Reduce myocardial oxygen consumption via drugs. Improve coronary flow reserve via percutaneous coronary intervention, CABG or vasodilator drugs.
What vessels are most commonly used in CABG?
Saphenous vein or the left internal mammary artery (very successful)
What drugs are used in the treatment of angina?
- Beta adrenoceptor blockers (decrease HR and BP)
- Nitrates (vasodilators)
- Calcium channel blockers (reduce HR)
- Ikf channel inhibitors (Ivabradine - selective HR reduction by inhibiting channels in SA node)
Describe the clinical presentation of myocardial infarction
Chest pain - Severe crushing pain radiating to jaw and arm.
Associated with autonomic symptoms, so common to have nausea, sweating and terror.

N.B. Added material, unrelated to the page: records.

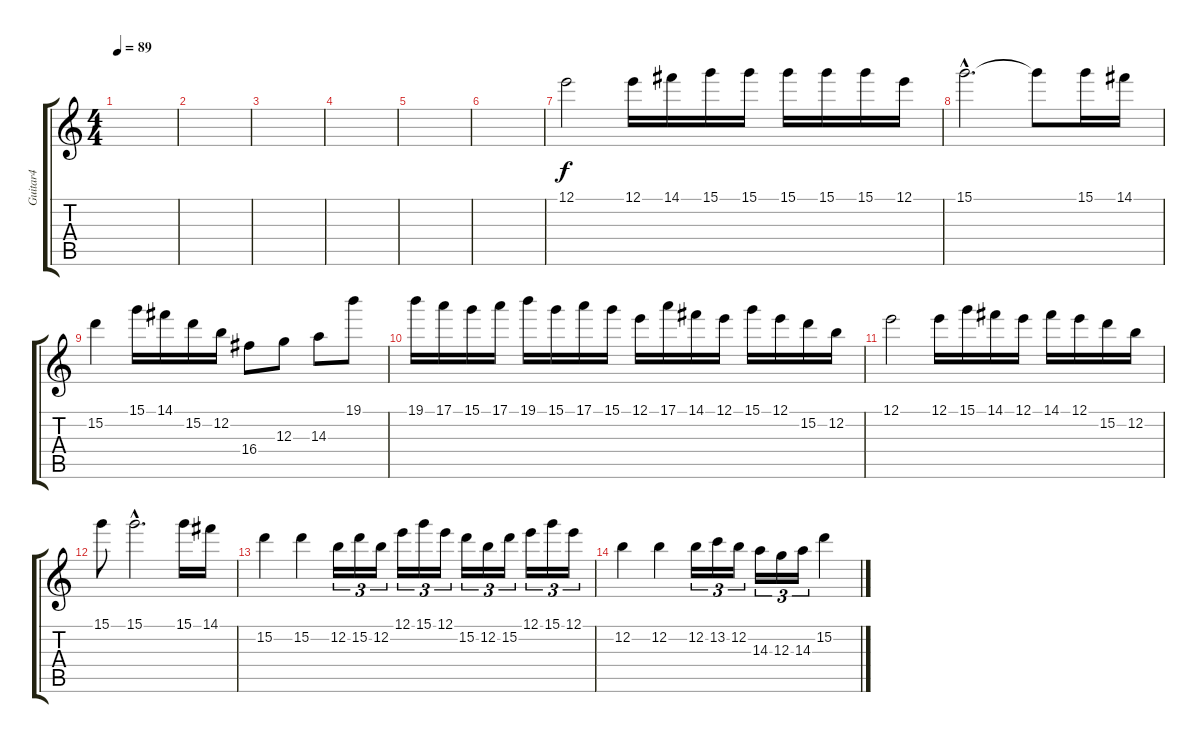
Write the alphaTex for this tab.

\track ("Guitar4" "Guitar4") {instrument distortionguitar}
\staff {score tabs}
\tuning (E4 B3 G3 D3 A2 E2) {hide}
\ts (4 4)
\tempo 89
\clef g2
\ks c
|
|
|
|
|
|
12.1.2 12.1.16 14.1.16 15.1.16 15.1.16 15.1.16 15.1.16 15.1.16 12.1.16 |
15.1{hac}.2{d} 15.1{t}.8 15.1.16 14.1.16 |
15.2.4 15.1.16 14.1.16 15.2.16 12.2.16 16.4.8 12.3.8 14.3.8 19.1.8 |
19.1.16 17.1.16 15.1.16 17.1.16 19.1.16 15.1.16 17.1.16 15.1.16 12.1.16 17.1.16 14.1.16 12.1.16 15.1.16 12.1.16 15.2.16 12.2.16 |
12.1.2 12.1.16 15.1.16 14.1.16 12.1.16 14.1.16 12.1.16 15.2.16 12.2.16 |
15.1.8 15.1{hac}.2{d} 15.1.16 14.1.16 |
15.2.4 15.2.4 12.2.16{tu (3 2)} 15.2.16{tu (3 2)} 12.2.16{tu (3 2)} 12.1.16{tu (3 2)} 15.1.16{tu (3 2)} 12.1.16{tu (3 2)} 15.2.16{tu (3 2)} 12.2.16{tu (3 2)} 15.2.16{tu (3 2)} 12.1.16{tu (3 2)} 15.1.16{tu (3 2)} 12.1.16{tu (3 2)} |
12.2.4 12.2.4 12.2.16{tu (3 2)} 13.2.16{tu (3 2)} 12.2.16{tu (3 2)} 14.3.16{tu (3 2)} 12.3.16{tu (3 2)} 14.3.16{tu (3 2)} 15.2.4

Also breathlessness.
What are the causes of myocardial infarction?
Most commonly is plaque rupture, then plaque erosion. Less common causes are coronary embolism, coronary artery spasm/drugs, coronary anomaly, spontaneous coronary dissection.
Describe the pathology of plaque rupture
There is an occlusive thrombus forming on an atherosclerotic plaque, along with platelet aggregation
Describe features of unstable plaques
Unstable plaque has thinner walls which can easily rupture and trigger thrombosis which can completely occlude the artery.
What events modify presentation of an acute myocardial infarction?
- Time of day,
- Inflammatory activity,
- Infection
- Elevation of BP
- Catecholamines.
Describe ways of classifying myocardial infarction
- Site of infarction (full thickness, transmural, subendocardial)
- By ECG ( ST elevation MI or Non-ST elevation MI)
- BY cause
Describe the relationship between anatomy and ECG presentation of MI
STEMI implies transmural MI (full thickness). NSTEMI included subendocardial infarction but doesn’t exclude transmural infarction from remote ECG regions.
How to diagnose myocardial infarctions
Clinical history with ECG changes (STEMI or NSTEMI) and raised cardiomyocyte markers in blood. such as Troponin T or I.
Describe management of a STEMI
Antiplatelet agents (Aspirin and clopidogrel or P2Y12 inhibitors) and immediate revascularisation
Describe the adjunctive therapy for STEMI
So after the anti-platelet agents and revascularisation you can give statins, ACE inhibitors or Beta blockers
WHAT ARE THE COMPLEICATIONS OF STEMI? (IMPORTANT TO KNOW)
Immediate - Ventricular arrhythmias and death or acute left heart failure.
Early (2-7days) - Myocardial rupture, mitral valve insufficiency, ventricular septal defect or mural thrombus and emboli.
Late (beyond day 7) - LV dilation and heart failure, arrhythmia, recurrent MI
What are NSTEMI caused by?
Threatened STEMI, small branch occlusion, occlusion of well collateralised vessels or lateral STEMI in territory not well seen by ECG
Decribe the treatment of NSTEMI
Similar to STEMI with use of Antiplatelet therapy, anti-ischaemics, statins, ACE inhibitors and coronary angiography and revascularisation but this can be delayed unless symptoms continue or troponin is raised.